The more than 130 Energy Training Week participants come from about 60 countries. © OECD/IEA, 2013

8 April 2013

The International Energy Agency opened its 2013 Energy Training Week today, welcoming more than 130 participants, most of them from developing and newly industrialising countries.

The third annual meeting – an introduction to IEA knowledge and research – is particularly important as the global energy map changes and as many partner countries become more important stakeholders in the global energy landscape.

“Energy Training Week offers officials from dozens of countries – many of them becoming mainstays of energy demand – the chance to interact with IEA experts and learn firsthand about the policies we recommend to achieve a secure, sustainable energy system,” said Ulrich Benterbusch, Director of the Office of Global Energy Policy at the IEA.

This year’s training in Energy Training Week comes as the IEA holds preliminary discussions with several partner countries about potentially enhancing co-operation.
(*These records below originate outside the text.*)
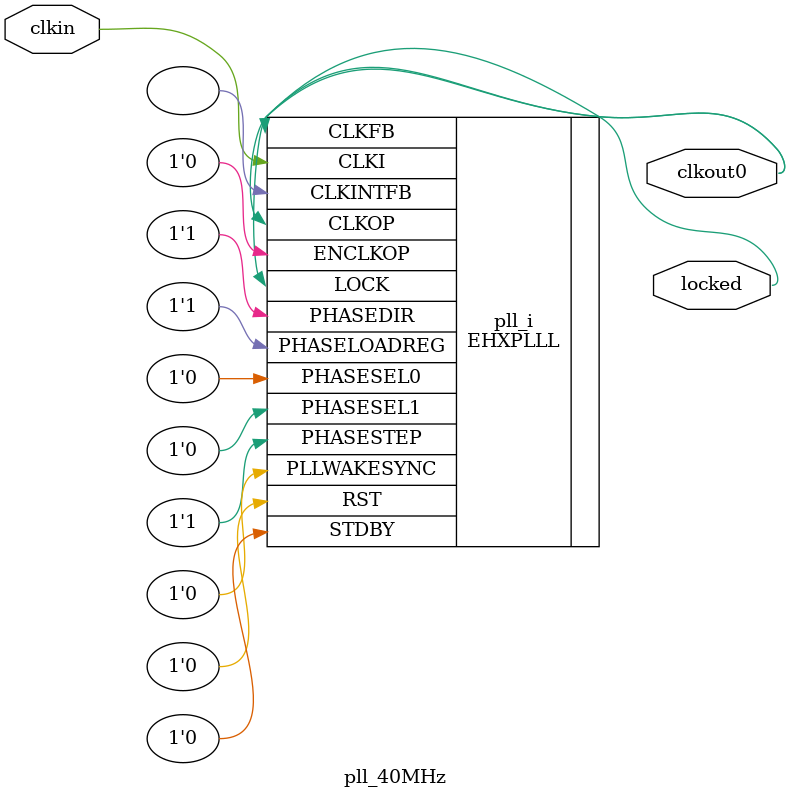
<source format=sv>
module pll_40MHz (
    input  clkin,    // 25 MHz, 0 deg
    output clkout0,  // 40 MHz, 0 deg
    output locked
);
    (* FREQUENCY_PIN_CLKI="25" *)
(* FREQUENCY_PIN_CLKOP="40" *)
(* ICP_CURRENT="12" *) (* LPF_RESISTOR="8" *) (* MFG_ENABLE_FILTEROPAMP="1" *) (* MFG_GMCREF_SEL="2" *)
    EHXPLLL #(
        .PLLRST_ENA("DISABLED"),
        .INTFB_WAKE("DISABLED"),
        .STDBY_ENABLE("DISABLED"),
        .DPHASE_SOURCE("DISABLED"),
        .OUTDIVIDER_MUXA("DIVA"),
        .OUTDIVIDER_MUXB("DIVB"),
        .OUTDIVIDER_MUXC("DIVC"),
        .OUTDIVIDER_MUXD("DIVD"),
        .CLKI_DIV(5),
        .CLKOP_ENABLE("ENABLED"),
        .CLKOP_DIV(15),
        .CLKOP_CPHASE(7),
        .CLKOP_FPHASE(0),
        .FEEDBK_PATH("CLKOP"),
        .CLKFB_DIV(8)
    ) pll_i (
        .RST(1'b0),
        .STDBY(1'b0),
        .CLKI(clkin),
        .CLKOP(clkout0),
        .CLKFB(clkout0),
        .CLKINTFB(),
        .PHASESEL0(1'b0),
        .PHASESEL1(1'b0),
        .PHASEDIR(1'b1),
        .PHASESTEP(1'b1),
        .PHASELOADREG(1'b1),
        .PLLWAKESYNC(1'b0),
        .ENCLKOP(1'b0),
        .LOCK(locked)
    );
endmodule

</source>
Mr. Benterbusch greeted the participants, noting that they represented the largest number of countries at an IEA Energy Training Week.

Indeed, participants arrived at Energy Training Week from about 60 countries, ranging from Albania to Yemen, most of them non-member countries, as well as international organisations. Ten international observers from a mix of member and non-member countries also are taking part.

In addition to offering a general introduction to the latest in IEA best practice and research, Energy Training Week features five classes in such subjects as “Energy Essentials for Decision Makers”, “Energy Efficiency Policy and Measures” and “Energy Analysis and Modelling”. Besides lectures, each class features a site visit, such as Paris’s Autolib’ electric car-sharing programme and a geothermal plant. Practical exercises include simulated responses to energy supply disruptions and practice implementation of regionally defined versions of the IEA 25 Energy Efficiency Policy Recommendations.  

The IEA attaches significant importance to its work with developing and newly industrialised countries because they increasingly face the sorts of energy challenges the IEA has helped its member countries work through. According to the World Energy Outlook 2012’s New Policies Scenario, non-OECD countries will be responsible for nearly 80% of the world’s primiary energy demand by 2035.